Ilustrasi macam tutul jawa. dok : Beritalingkungan.com.
JAKARTA, BERITALINGKUNGAN.COM– Upaya pelestarian macan tutul jawa (Panthera pardus melas) memasuki babak baru dengan adanya laporan kemajuan dari Survei Nasional Macan Tutul Jawa atau Java-Wide Leopard Survey (JWLS).
Kegiatan ini, yang dimulai pada 27 Februari 2024, merupakan hasil kolaborasi antara Kementerian Lingkungan Hidup dan Kehutanan (KLHK), Yayasan SINTAS Indonesia, serta PT Djarum.
Menggunakan teknologi kamera pengintai (camera trap) dan analisis genetika dari sampel kotoran, survei ini bertujuan untuk mendapatkan gambaran lebih jelas mengenai populasi dan habitat macan tutul jawa yang tersebar di berbagai kawasan di Pulau Jawa.
Langkah ini menjadi krusial, mengingat macan tutul jawa merupakan satwa langka prioritas nasional yang dilindungi oleh Undang-Undang Nomor 5 Tahun 1990 tentang Konservasi Sumber Daya Alam Hayati dan Ekosistemnya. Satwa ini juga terdaftar sebagai Endangered dalam daftar merah IUCN serta masuk dalam Apendiks I CITES, yang berarti dilarang untuk diperdagangkan secara internasional.
Saat ini, macan tutul jawa diperkirakan hanya berjumlah sekitar 350 individu dewasa dan hidup di 29 petak habitat yang sebagian besar merupakan taman nasional. Namun, ancaman terbesar yang dihadapi adalah fragmentasi habitat yang semakin memperkecil ruang gerak dan kelangsungan hidup spesies ini.
Hasil Survei dan Temuan Menarik
Tim JWLS yang terdiri dari petugas Unit Pelaksana Teknis KLHK dan para penggiat lingkungan telah menyelesaikan survei di 7 dari 21 bentang alam target, dengan 3 bentang alam lainnya masih dalam proses pemasangan kamera pengintai. Dari survei yang telah dilakukan, macan tutul jawa terdeteksi di enam bentang alam, yaitu Rawa Danau, Burangrang, Ciremai, Panusupan, Sindoro–Dieng, dan Bromo Tengger Semeru. Namun, keberadaannya belum terkonfirmasi di kawasan Merapi Merbabu.
Dari rekaman kamera, tim JWLS berhasil mengidentifikasi 34 individu macan tutul jawa, terdiri dari 11 jantan dan 23 betina. Menariknya, 12 di antaranya merupakan macan kumbang, varian hitam dari macan tutul jawa.
Sementara itu, analisis genetika yang dilakukan di Laboratorium Analisis Genetik Satwa Liar Universitas Gadjah Mada (UGM) telah mengidentifikasi 70 sampel kotoran macan tutul jawa, dengan rincian 37 jantan dan 18 betina. Sisanya, sebanyak 15 sampel, masih dalam proses penelitian lebih lanjut.

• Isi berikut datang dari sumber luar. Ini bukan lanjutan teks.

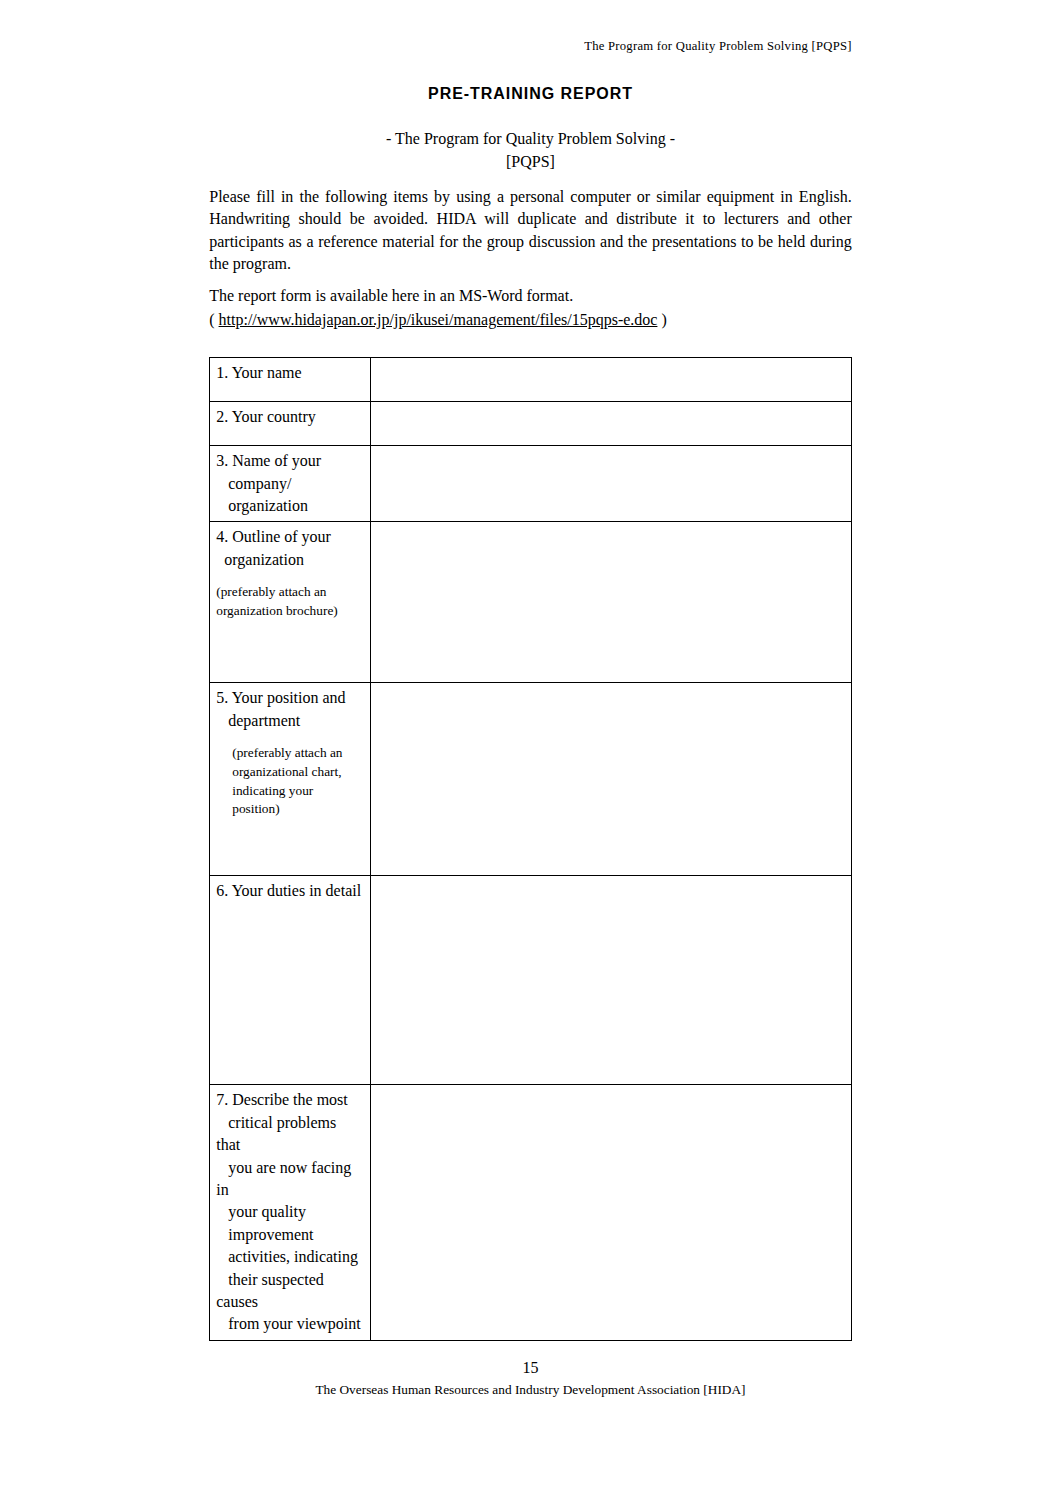The Program for Quality Problem Solving [PQPS]
PRE-TRAINING REPORT
- The Program for Quality Problem Solving -
[PQPS]
Please fill in the following items by using a personal computer or similar equipment in English. Handwriting should be avoided. HIDA will duplicate and distribute it to lecturers and other participants as a reference material for the group discussion and the presentations to be held during the program.
The report form is available here in an MS-Word format.
( http://www.hidajapan.or.jp/jp/ikusei/management/files/15pqps-e.doc )
| 1. Your name | |
| 2. Your country | |
| 3. Name of your company/ organization | |
| 4. Outline of your organization (preferably attach an organization brochure) | |
| 5. Your position and department (preferably attach an organizational chart, indicating your position) | |
| 6. Your duties in detail | |
| 7. Describe the most critical problems that you are now facing in your quality improvement activities, indicating their suspected causes from your viewpoint | |
15
The Overseas Human Resources and Industry Development Association [HIDA]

Kolaborasi untuk Masa Depan Macan Tutul Jawa
Direktur Jenderal Konservasi Sumber Daya Alam dan Ekosistem (KSDAE) KLHK, Prof. Satyawan Pudyatmoko, menegaskan bahwa JWLS adalah bukti nyata kolaborasi berbagai pihak dalam menjaga kelangsungan hidup macan tutul jawa.

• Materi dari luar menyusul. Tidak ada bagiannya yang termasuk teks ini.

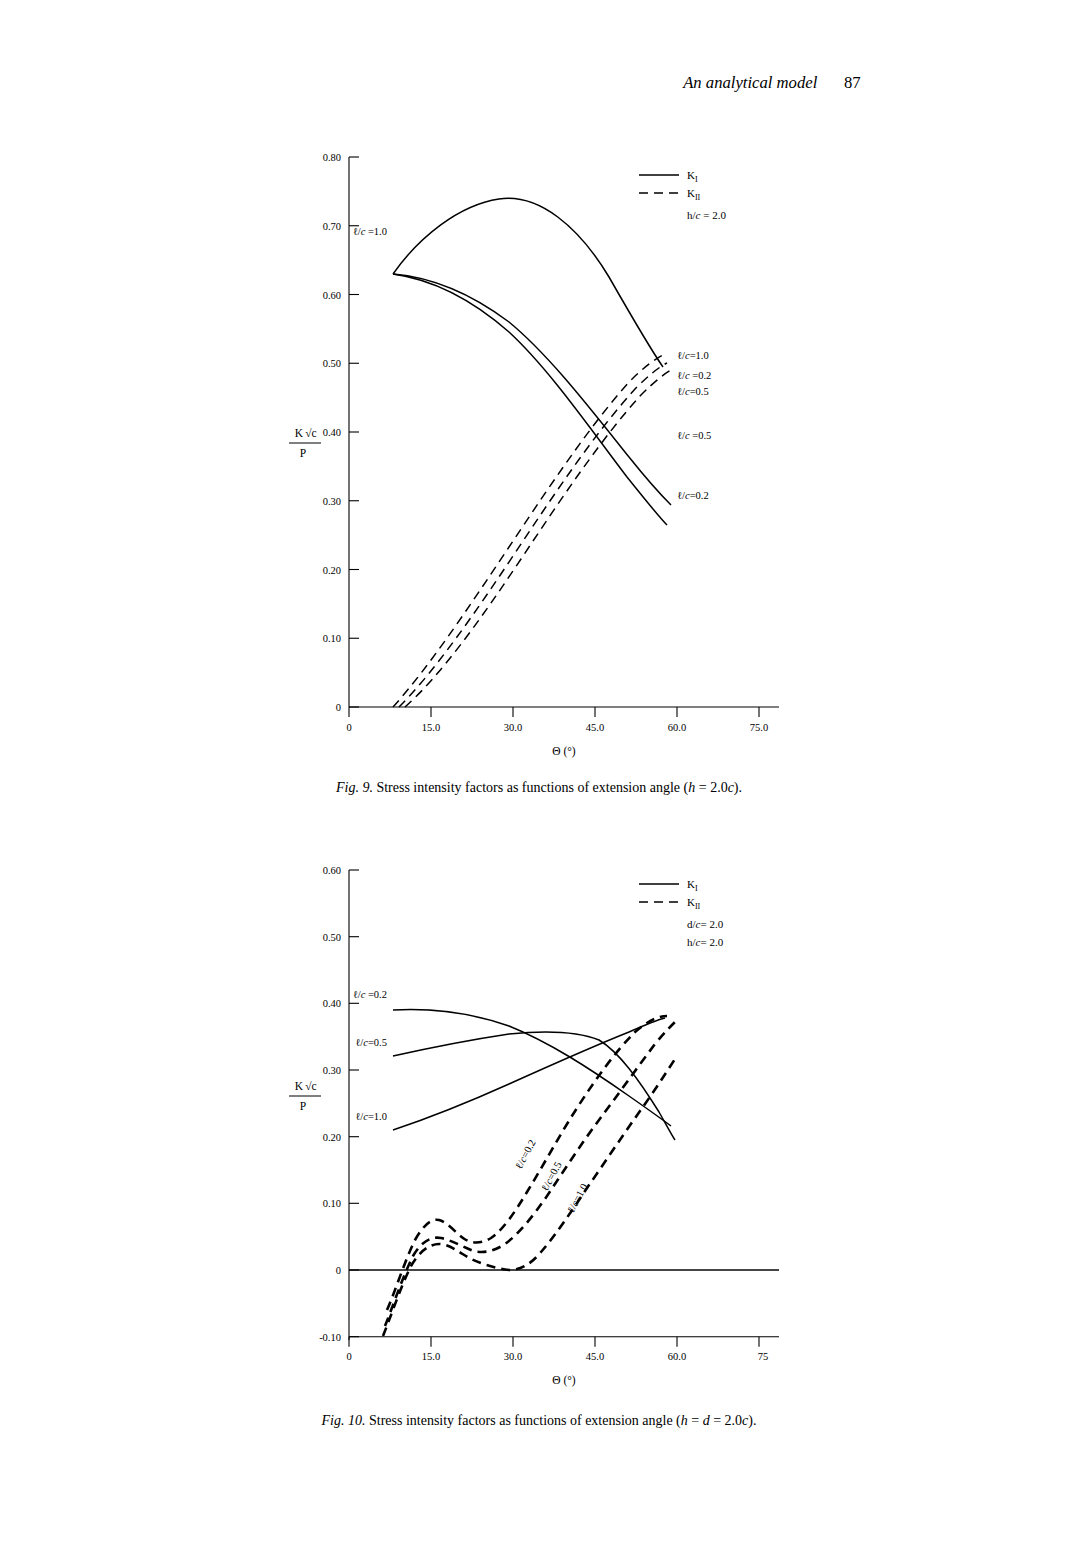An analytical model 87
0.80 0.70 0.60 0.50 0.40 0.30 0.20 0.10 0 0 15.0 30.0 45.0 60.0 75.0 Θ (°) K √c P KI KII h/c = 2.0 ℓ/c =1.0 ℓ/c=1.0 ℓ/c =0.2 ℓ/c=0.5 ℓ/c =0.5 ℓ/c=0.2
Fig. 9. Stress intensity factors as functions of extension angle (h = 2.0c).
0.60 0.50 0.40 0.30 0.20 0.10 0 -0.10 0 15.0 30.0 45.0 60.0 75 Θ (°) K √c P KI KII d/c= 2.0 h/c= 2.0 ℓ/c =0.2 ℓ/c=0.5 ℓ/c=1.0 ℓ/c=0.2 ℓ/c=0.5 ℓ/c=1.0
Fig. 10. Stress intensity factors as functions of extension angle (h = d = 2.0c).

“Survei ini merupakan bentuk nyata kolaborasi sumber daya nasional yang dilaksanakan oleh pemerintah dengan dukungan mitra kerja di tingkat tapak,” ujarnya Satyawan di Jakarta pada 18 Februari 2025.
Satyawan juga menyampaikan apresiasi kepada berbagai pihak yang mendukung JWLS, termasuk Yayasan SINTAS Indonesia, Universitas Gadjah Mada, PT Djarum, PT Indopoly, PT Sinar Sosro Gunung Slamat, PT Sarana Berkat Sejahtera, PT Profesional Telekomunikasi Indonesia, PT Bank Central Asia, PT Star Energy Geothermal (Barito Group), LSM lokal, pemerintah daerah, Perhutani, serta berbagai lembaga lainnya.
Dengan rencana survei yang masih berlangsung hingga awal 2026, diharapkan hasil akhir JWLS dapat memberikan data akurat mengenai populasi macan tutul jawa, serta menjadi landasan untuk kebijakan konservasi yang lebih efektif.
Keberhasilan survei ini tidak hanya penting bagi kelangsungan hidup macan tutul jawa, tetapi juga bagi ekosistem Jawa secara keseluruhan (Marwan Aziz).